Imagine a cena: a obra civil está impecável, a estrutura metálica do galpão foi montada e o layout geral parece perfeito. No entanto, na hora de instalar os transportadores de materiais, a equipe de montagem percebe que não há espaço adequado para a troca da esteira, que o chute de transição ficou espremido em um ângulo crítico, ou que uma passarela essencial de manutenção viola as normas de segurança por falta de centímetros.
Em minha trajetória atuando fortemente em três nichos distintos — Papel e Celulose, Processamento de Cavacos e Sucatas e Transporte de Rolhas Metálicas —, vejo empresas repetirem o mesmo erro: projetar a infraestrutura civil e estrutural para receber transportadores antes de consultar um especialista no equipamento.
Independentemente de quem seja o fabricante do transportador, a consultoria de um especialista na fase de viabilidade e layout traz vantagens competitivas brutais para a produção e para o OPEX da planta.

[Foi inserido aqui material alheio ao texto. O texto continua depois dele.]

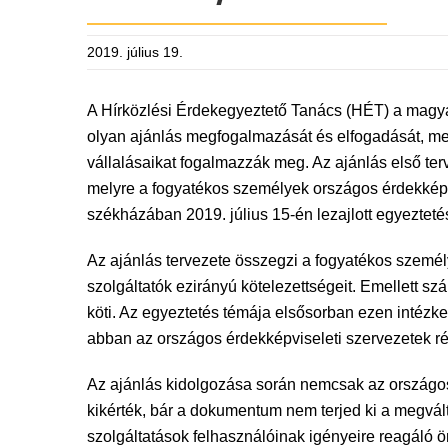
2019. július 19.
A Hírközlési Érdekegyeztető Tanács (HÉT) a magyaro
olyan ajánlás megfogalmazását és elfogadását, mel
vállalásaikat fogalmazzák meg. Az ajánlás első ter
melyre a fogyatékos személyek országos érdekképv
székházában 2019. július 15-én lezajlott egyeztetés
Az ajánlás tervezete összegzi a fogyatékos személ
szolgáltatók ezirányú kötelezettségeit. Emellett 
köti. Az egyeztetés témája elsősorban ezen intéz
abban az országos érdekképviseleti szervezetek rés
Az ajánlás kidolgozása során nemcsak az országos
kikérték, bár a dokumentum nem terjed ki a megvál
szolgáltatások felhasználóinak igényeire reagáló 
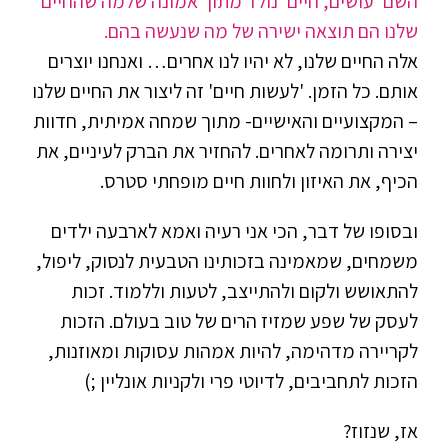
עסוקות בקטע טוב, ריווחיות, מרוצות עד השמיים.
בפחות לחץ ובפחות זמן. אני קוראת לזה "לעשות,
חיים". כלומר, החיים הם מה שנעשה מהם ואיך
שנעצב אותם, אבל בלי לשכוח את החיוך והשמחה
בדרך.
השם 'עושים, חיים' נולד מתוך אמונה שלמה שהחיים
שלנו הם תוצאה ישירה של מה שנעשה בהם.
אלה החיים שלנו, לא יהיו לנו אחרים… ואנחנו יוצרים
אותם. כל הזמן.
'לעשות חיים' זה ליצור את החיים שלנו
– המקצועיים והאישיים- מתוך שמחה אמיתית, חדוות
יצירה ותרומה לאחרים.
להחזיר את הברק לעיניים, את
הכיף, את האיזון ולחוות חיים מופחתי סטרס.
ובסופו של דבר, הכי אני רעיה ואמא לארבעה ילדים
משמחים, ש
מאמינה בזכותינו הטבעית לנסוק, ליפול,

O erro de projetar a infraestrutura “no escuro” afeta os setores de maneiras diferentes, mas o prejuízo final é o mesmo: downtime (tempo de máquina parada) elevado e custos de manutenção nas alturas.

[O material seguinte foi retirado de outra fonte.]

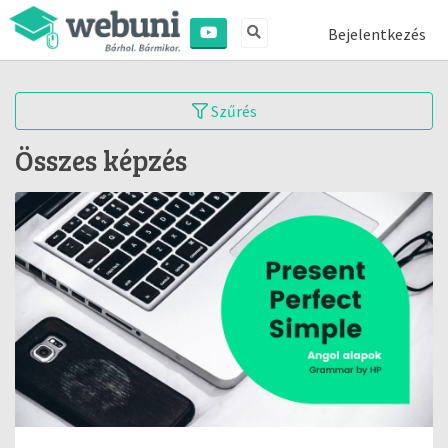
Bejelentkezés
Szűrés
Összes képzés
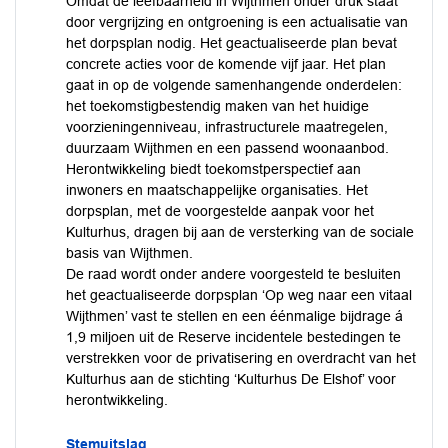
Omdat de leefbaarheid in Wijthmen onder druk staat
door vergrijzing en ontgroening is een actualisatie van
het dorpsplan nodig. Het geactualiseerde plan bevat
concrete acties voor de komende vijf jaar. Het plan
gaat in op de volgende samenhangende onderdelen:
het toekomstigbestendig maken van het huidige
voorzieningenniveau, infrastructurele maatregelen,
duurzaam Wijthmen en een passend woonaanbod.
Herontwikkeling biedt toekomstperspectief aan
inwoners en maatschappelijke organisaties. Het
dorpsplan, met de voorgestelde aanpak voor het
Kulturhus, dragen bij aan de versterking van de sociale
basis van Wijthmen.
De raad wordt onder andere voorgesteld te besluiten
het geactualiseerde dorpsplan ‘Op weg naar een vitaal
Wijthmen’ vast te stellen en een éénmalige bijdrage á
1,9 miljoen uit de Reserve incidentele bestedingen te
verstrekken voor de privatisering en overdracht van het
Kulturhus aan de stichting ‘Kulturhus De Elshof’ voor
herontwikkeling.
Stemuitslag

O papel do especialista em movimentação de materiais não é apenas vender o equipamento, mas garantir a sua manutenibilidade e performance. É ele quem vai blindar o projeto definindo: Zonas de Manutenção Estratégicas: Garantir o espaço físico real para tensionamento de correias/correntes, substituição de motores, eixos e tambores de acionamento de forma rápida e segura.
Dinâmica do Fluxo de Material: Ajustar a geometria dos chutes e transições com base no ângulo de repouso, umidade e abrasividade do material, eliminando entupimentos antes que eles existam.
Conformidade Normativa Nativa: Garantir que passarelas, rotas de fuga e pontos de bloqueio (LOTO) estejam integrados à estrutura desde o primeiro dia, evitando adequações tardias dispendiosas para atender às normas vigentes.
Chamar um especialista de forma agnóstica — ou seja, com foco na engenharia do processo e não na bandeira do fabricante — antes de bater o martelo na infraestrutura, não é um custo adicional. É um seguro contra retrabalho.
Mudar uma linha no software de projetos custa zero. Mudar uma viga de aço ou uma base de concreto depois de prontas custa milhares de reais e semanas de atraso no cronograma.
Líderes de engenharia e manutenção: a movimentação de materiais é a artéria da sua fábrica. Não aperte o coração da sua operação dentro de uma infraestrutura rígida demais para mantê-lo funcionando.